Quelquefois, nous regardons en l’air vers le Ciel pour chercher Dieu alors que, d’une certaine manière, l’abaissement du Fils nous fait regarder en bas. Effectivement, si le Fils de Dieu s’abaissa « jusqu’à la mort et la mort sur la croix » (Ph 2, 8), c’est pour que personne ne puisse dire qu’il était plus pauvre, plus malheureux ou plus souffrant que le Christ. Jésus rejoint tout homme quels que soient son abandon, son rejet, ses souffrances. Dieu se manifeste comme un Dieu accessible. Lui qui habite une lumière inaccessible, s’est rendu accessible en s’abaissant. Sur la croix, il n’avait plus l’apparence d’un homme mais d’un ver, un corps réduit à rien, traîné dans la boue dans laquelle, en montant au Golgotha, il était tombé sous le poids de la croix. Comme Job, il n’était plus qu’une plaie vivante. Sainte Véronique lui essuya le visage de cette saleté et sa face s’imprima sur son linge.
- S’abaisser pour être exalté
Le fumier rappelle d’autres passages. « Bien plus, désormais, je considère tout comme désavantage à cause de la supériorité de la connaissance du Christ Jésus mon Seigneur. À cause de lui, j’ai accepté de tout perdre, je considère tout comme déchets (stercora = fumier, balayures) afin de gagner le Christ » (Ph 3,8). S. Paul a conscience qu’il n’est rien et que tout le reste n’est rien. Mais il se laisse prendre par le Christ qui de ce rien veut faire quelque chose. Comme Adam, nous sommes tirés de la boue, de l’argile (Gn 1). Mais cette boue a du prix pour le Seigneur qui a assumé cette nature humaine faite à l’image de son fils.

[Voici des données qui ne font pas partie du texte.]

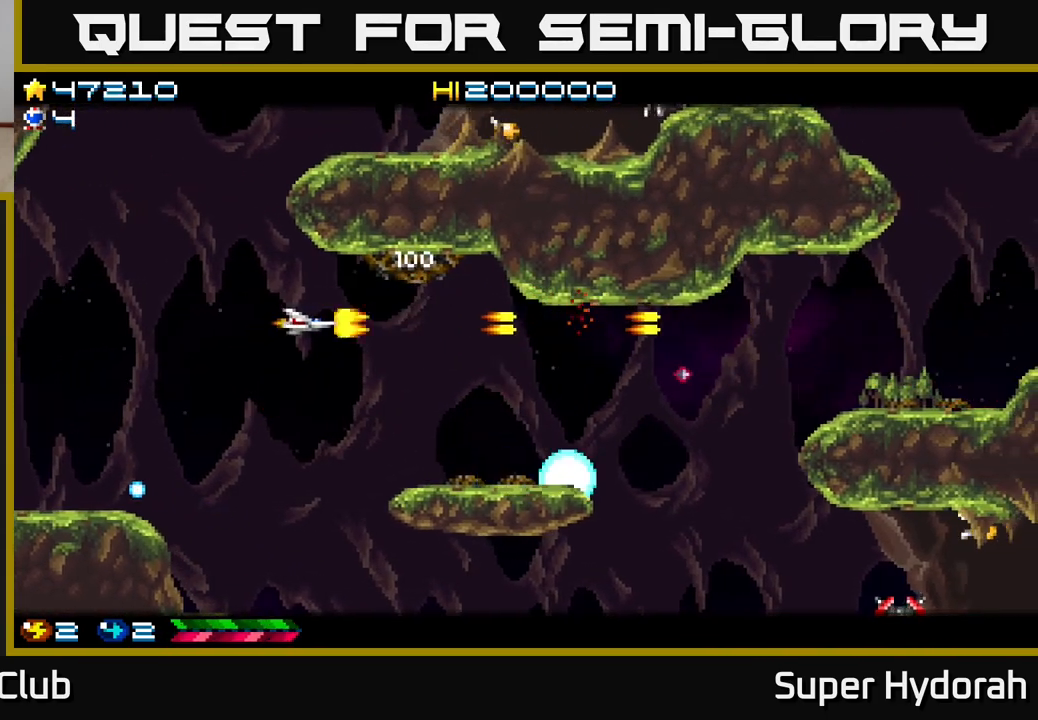
{"buttons": ["A", "DPAD_UP", "DPAD_LEFT"], "left_stick": "center", "events": [[117, "DPAD_UP", "down"]]}
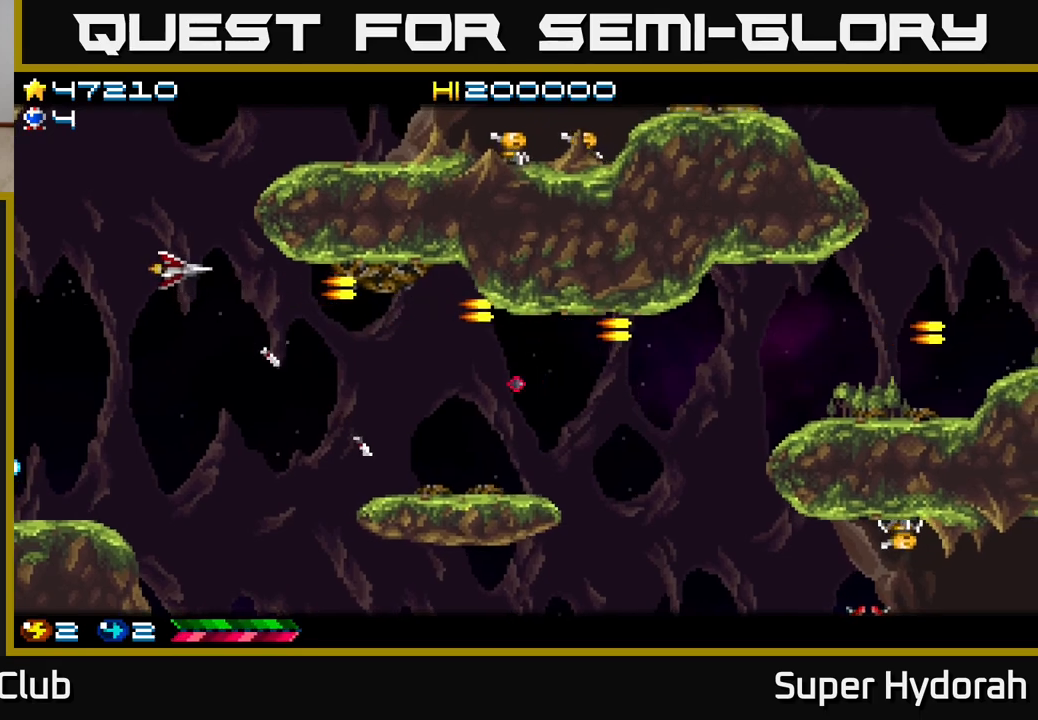
{"buttons": ["A", "DPAD_RIGHT"], "left_stick": "center", "events": [[17, "DPAD_LEFT", "up"], [417, "DPAD_RIGHT", "down"], [433, "DPAD_UP", "up"]]}
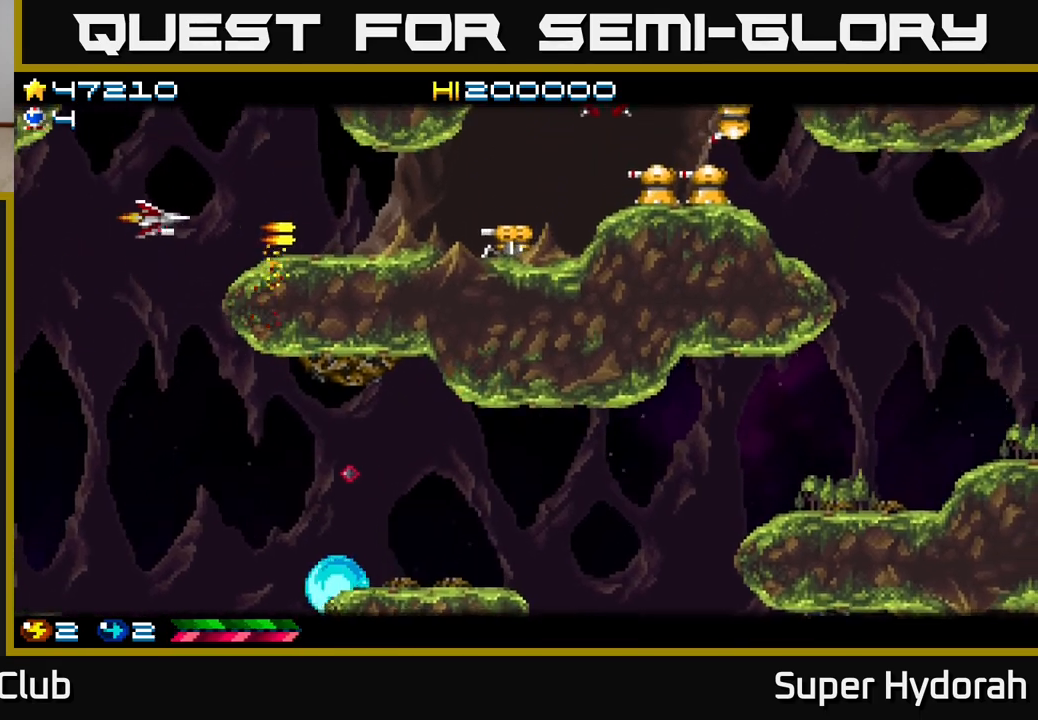
{"buttons": ["A"], "left_stick": "center", "events": [[33, "DPAD_RIGHT", "up"], [217, "DPAD_UP", "down"], [283, "DPAD_RIGHT", "down"], [417, "DPAD_RIGHT", "up"], [433, "DPAD_UP", "up"]]}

« De la poussière, il fait lever le faible, du fumier il retire le pauvre pour faire asseoir au rang des princes, au rang des princes de son peuple » (Ps 113, 7, cf. Sam 2, 8). En effet, l’abaissement ou anéantissement du Fils de Dieu (soit la kénose) poursuit le but de l’exaltation : d’abord du Christ pour lequel elle commence sur la Croix puis de nous, ses disciples, adoptés par Dieu. Le Christ accomplit cette prophétie et rien n’est si abject pour lui qu’il n’ose l’assumer.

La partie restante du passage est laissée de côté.